Artists's be wary of where you post pictures of your artwork. Facebook is a popular venue for posting pictures. You retain the copyright, but did you know that you are granting them license to use and display your photos.
http://www.facebook.com/legal/copyright.php?howto_report#!/help/?faq=12008 As you all know, by posting information on Facebook, it is saved to their data system FOREVER. On
Facebook's policy page, they state in their content section that "One of the primary reasons people use Facebook is to share content with others. Examples include when you update your status, upload or take a photo, upload or record a video, share a link, create an event or a group, make a comment, write something on someone’s Wall, write a note, or send someone a message.
If you do not want us to store metadata associated with content you share on Facebook (such as photos), please remove the metadata before uploading the content." In other words, do not post any pictures on to Facebook, if you do not want them to store the data that is associated with the photo, which is the photo itself. It is a rhetorical statement.
An alternative to Facebook is
Flickr Creative Commons.
Flickr Creative Commons is a non-profit alternative to full copyright. Creative Commons is a nonprofit corporation to make it easier for people to share and build on the work of others, working within the rules of copyright. They provide free licenses and other "legal tools to mark the creative work with the freedom the creator wants it to carry, so others can share, remix, use commercially, or any combination thereof." Creative Commons seems to me the best way to share your work on the internet as well as holding the legal rights to your photos.
A synopsis of Creative Commons copyright policy
-Attribution means that you allow others to copy, distribute, display and perform your copyrighted works and other works based on it, if they give you credit.
-Noncommercial means that you let others copy, distribute, display and perform your work, but for non commercial purposes only.
-No Derivative Works means that you let others copy, distribute, display and perform
only verbatim copies of your work, not derivative works based on it.
-Share Alike means that you allow others to distribute derivative works only under a license identical to the license that governs your work.
By a comparison of these two website's privacy policy, you have much better control over the work you post under Flickr Creative Common's policy. You have no control of what Facebook and what other users do to your work on Facebook, but under Creative Commons, you have legal rights to your work and you own the photo that you post on their website. You pretty much lose your rights to the photo that you post on to Facebook.
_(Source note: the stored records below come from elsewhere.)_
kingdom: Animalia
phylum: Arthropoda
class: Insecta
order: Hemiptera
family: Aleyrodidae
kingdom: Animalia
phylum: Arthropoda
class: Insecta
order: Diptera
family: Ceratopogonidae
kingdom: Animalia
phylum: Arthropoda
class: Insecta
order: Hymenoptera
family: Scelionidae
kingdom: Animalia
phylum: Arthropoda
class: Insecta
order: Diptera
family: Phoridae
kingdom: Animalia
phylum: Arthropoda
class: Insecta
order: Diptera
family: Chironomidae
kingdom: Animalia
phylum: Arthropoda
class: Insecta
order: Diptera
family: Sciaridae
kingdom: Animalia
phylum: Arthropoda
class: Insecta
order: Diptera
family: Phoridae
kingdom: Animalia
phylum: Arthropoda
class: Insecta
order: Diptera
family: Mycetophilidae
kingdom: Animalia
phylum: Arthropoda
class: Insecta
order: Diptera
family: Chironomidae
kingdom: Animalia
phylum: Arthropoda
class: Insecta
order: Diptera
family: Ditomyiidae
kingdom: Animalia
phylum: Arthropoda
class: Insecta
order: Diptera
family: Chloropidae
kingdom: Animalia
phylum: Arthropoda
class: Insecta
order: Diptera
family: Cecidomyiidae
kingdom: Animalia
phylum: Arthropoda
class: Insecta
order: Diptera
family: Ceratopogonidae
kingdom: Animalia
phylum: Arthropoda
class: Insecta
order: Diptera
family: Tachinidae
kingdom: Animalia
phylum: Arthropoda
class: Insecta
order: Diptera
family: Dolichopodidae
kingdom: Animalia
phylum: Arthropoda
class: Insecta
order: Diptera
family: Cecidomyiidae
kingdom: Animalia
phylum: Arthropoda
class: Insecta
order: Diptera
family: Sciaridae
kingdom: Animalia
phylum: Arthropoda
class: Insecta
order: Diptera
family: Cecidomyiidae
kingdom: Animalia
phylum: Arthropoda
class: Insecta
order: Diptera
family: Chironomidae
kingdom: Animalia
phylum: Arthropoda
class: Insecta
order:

Of course in addition you can always add a watermark to the photo that your uploading, but that does not cover legal rights to your property, i.e. your photo or your artwork. Facebook seems to me as an unsafe place to post anything at this point. After doing this research, I realize that I should change where I post my pictures of my own artwork. I think the safest place to post my artwork is under Flickr's Creative Commons. I am worried about my rights to my work and that people could possibly copy and reproduce my work.